Nonostante la sua giovane età, portava con se i sentimenti più nobili e regali, che la sua piccola città avesse mai immaginato.


Ma forse, troppo gentili, per quell’ambiente, fatto per la maggior parte da individui,
che passavano il loro tempo, a ruttare davanti ai bar, sempre per loro, aperti.


Elisabetta, non aveva nessuna guardia del corpo, nessun impero, nessun Re, a difenderla da tutto, e quando si inoltrava tra quelle strade, era una carneficina, per le sue emozioni,
per la sua bianca e sensibile, pelle;


Quando rincasava, aveva mille e ancora di più, tagli, sulla sua esile e delicata, schiena.


Nella sua piccola cameretta, l’ansia era la sua migliore amica, sempre presente,
come l’insoddisfazione, di non piacersi, di non essere all’altezza del mondo,
di essere strana, e sempre, come un ladro, giudicata da tutti.

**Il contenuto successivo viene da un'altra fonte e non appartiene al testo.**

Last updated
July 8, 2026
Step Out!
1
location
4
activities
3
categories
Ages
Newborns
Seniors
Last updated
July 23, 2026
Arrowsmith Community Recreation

I genitori, per la maggior parte del tempo assenti, non le davano il minimo aiuto, pensando fossero i “soliti problemi” di ogni adolescente, e quando si preoccuparono sul serio, era ormai, troppo tardi.

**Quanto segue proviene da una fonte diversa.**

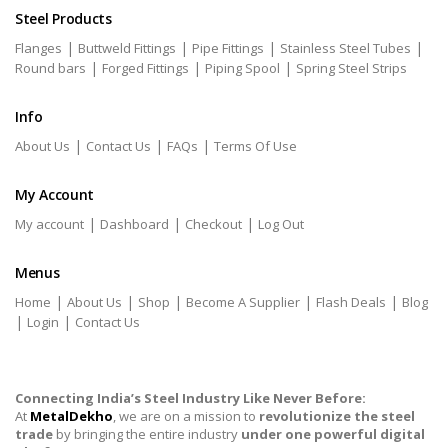
Steel Products
|
|
|
|
Flanges
Buttweld Fittings
Pipe Fittings
Stainless Steel Tubes
|
|
|
Round bars
Forged Fittings
Piping Spool
Spring Steel Strips
Info
|
|
|
About Us
Contact Us
FAQs
Terms Of Use
My Account
|
|
|
My account
Dashboard
Checkout
Log Out
Menus
|
|
|
|
|
Home
About Us
Shop
Become A Supplier
Flash Deals
Blog
|
|
Login
Contact Us
Connecting India’s Steel Industry Like Never Before:
At
MetalDekho
, we are on a mission to
revolutionize the steel
trade
by bringing the entire industry
under one powerful digital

Divorata, dalla cattiveria delle persone, e dalle tante, infinite insicurezze, fini sulla scrivania di un “esperto luminare” che la riempì, come ed più, di una cavia di laboratorio, di ogni farmaco possibile.


Le aveva prescritto, una pillola per ogni sua paura, e la sua mente annebbiata,
non riconosceva più il sole;

il cielo azzurro, era sempre grigio, per lei,
la primavera, sempre inverno.


Elisabetta, era soltanto un’altra vittima, della vita, messa al palo, per essere troppo bella, dentro, troppo sensibile, troppo tutto.


I suoi occhi ed i suoi sogni, si spensero, come abbandonate luci di periferia, sferzate dal vento e dalla solitudine, e mai riparate, da nessuno.


Ora Elisabetta, vive in un castello, con sbarre di ferro ad ogni porta e finestra, dicono in giro, che è meglio così, che nessuno lì, possa farle più del male, ma, se vedessero per un solo istante, quello che i suoi gonfi occhi, sono costretti a vedere, ogni maledetto, li dentro, giorno, si ricrederebbero all’ istante.


Il più bel fiore della sua terra, gettato in un porcile, calpestato ogni giorno, nella sua grazia,
ferita, nel profondo, senza tregua, della sua candida, anima.


Elisabetta, da tempo ha smesso di essere una regina, ha smesso di sognare, e per colpa della vita, purtroppo, persino, di vivere.